TriceEdney — Among other non-academic activities in our contemporary society, all public school children are introduced to vital, emergency life saving drills. Fire drills, lock-down drills, shelter-in-place drills and tornado drills are all common to our students and welcomed by parents and concerned family members. If asked, most students can easily explain the purpose and intricacies of assuming the “Duck and Tuck” position. First one locates a position away from glass and loose debris that can be dangerously propelled by high winds. Next, facing a wall or other solid, protective edifice, one assumes a vertical fetal position with his/her head lowered as far as possible between his/her knees. The “Duck and Tuck” position is employed in every public school tornado drill.
Dr. E. Faye Williams
Although now used almost exclusively for tornadoes, I’m old enough to remember when the primary purpose of the “Duck and Tuck” was as a drill for students to prepare for nuclear attack. Then, the world had fresh recollections of the destruction and devastation of such attacks. Hiroshima and Nagasaki were not just historic events. I have been both places and memory of the horrors are still real. I can appreciate the serious and solemn approach world leaders, specifically American leaders, took in navigating through world events with the goal of maintaining peace. Even Dr. J. Robert Oppenheimer, principle physicist in developing the atomic bomb, understood the monster he unleashed upon humanity. With clarity of thought he stated, “Now I am become Death, the destroyer of worlds.”

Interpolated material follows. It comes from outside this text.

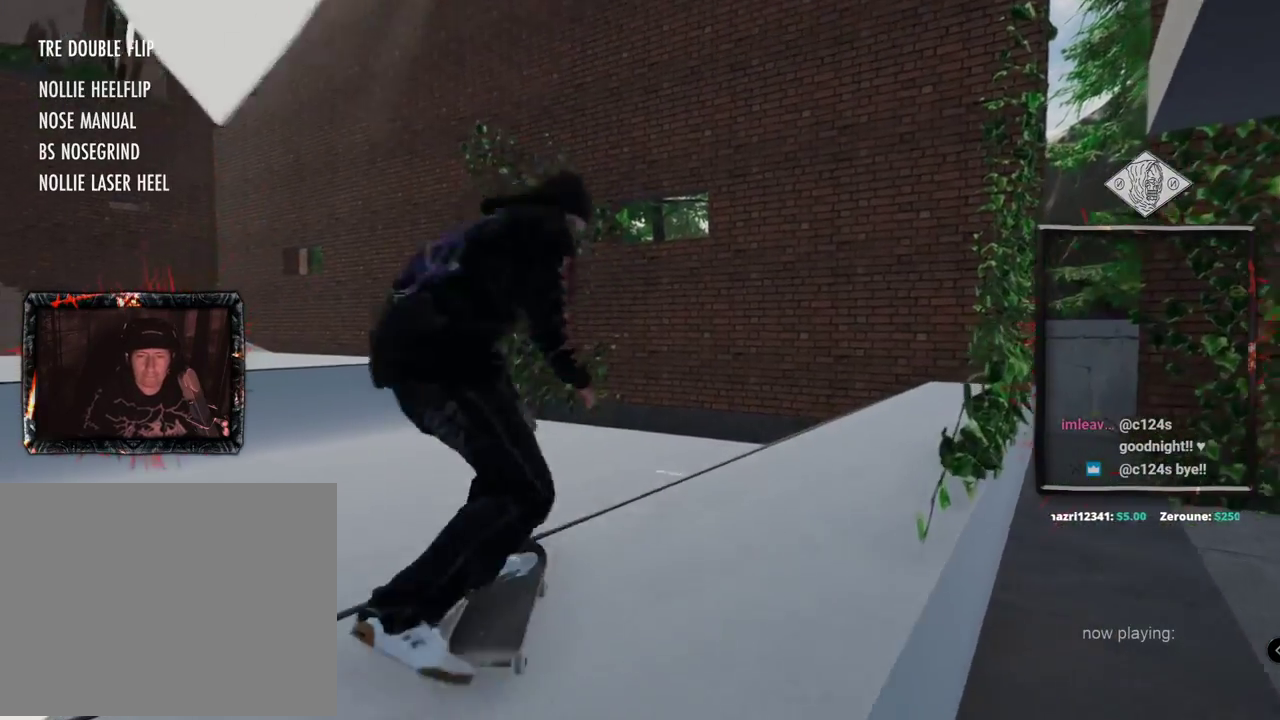
{"buttons": [], "left_stick": "up-left", "right_stick": "up", "events": [[50, "right_stick", "center"], [417, "left_stick", "up-left"], [433, "right_stick", "up"]]}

Today, with world leaders playing “fast and loose” with the resolution of crises, I fear that many are either too young to remember the damage wrought upon Japan in 1945 or they have developed an unrealistic and cavalier understanding of the potential impact of future nuclear war. Although it was a work of fiction, the 1983 television movie, The Day After (https://www.youtube.com/watch?v=9ZhjpHYjZpc&t=600s), was recommended to me as a stark refresher of what a nuclear war could mean. I shudder to think that this depiction could have an element of truth, yet I believe that in reality our fate would be far worse.
Truth could be stranger than fiction. Specifically, through its development and threat of deployment of nuclear weapons, North Korea holds South Korea, Japan, China, and, possibly, parts of the United States hostage to the fear of nuclear holocaust. A US Navy Aircraft Carrier Battle Group now sails, more or less, toward the Sea of Japan on course to achieve what only God knows. Conflicts in mid-eastern Asia serve as a potential tipping-point for widening conventional warfare that may force us to a combative point-of-no-return. Terrorists turn the hatred and xenophobia that is running rampant in the United States into recruitment propaganda for an internal and external assault upon our social stability.
As I write this, a megalomaniacal US President has taken great enjoyment in upsetting any logical order in international relations. He, seemingly, derives genuine pleasure in offending long-standing allies and courting the allegiance and camaraderie of nations that we have long numbered among our historic adversaries. We now reject the values that have made our nation great and embrace the hatred and divisiveness that weaken us spiritually and morally.
Years ago, Five-Star General Omar Bradley predicted our current circumstance. He said, “Ours is a world of nuclear giants and ethical infants. We know more about war than we know about peace, more about killing than we know about living. We have grasped the mystery of the atom and rejected the Sermon on the Mount.”
The threat to our species is critical. Our only choice is to heed the call for active political involvement. Through our engagement we must demand that our current impractical and unrealistic leadership plot a more reasoned course to the future.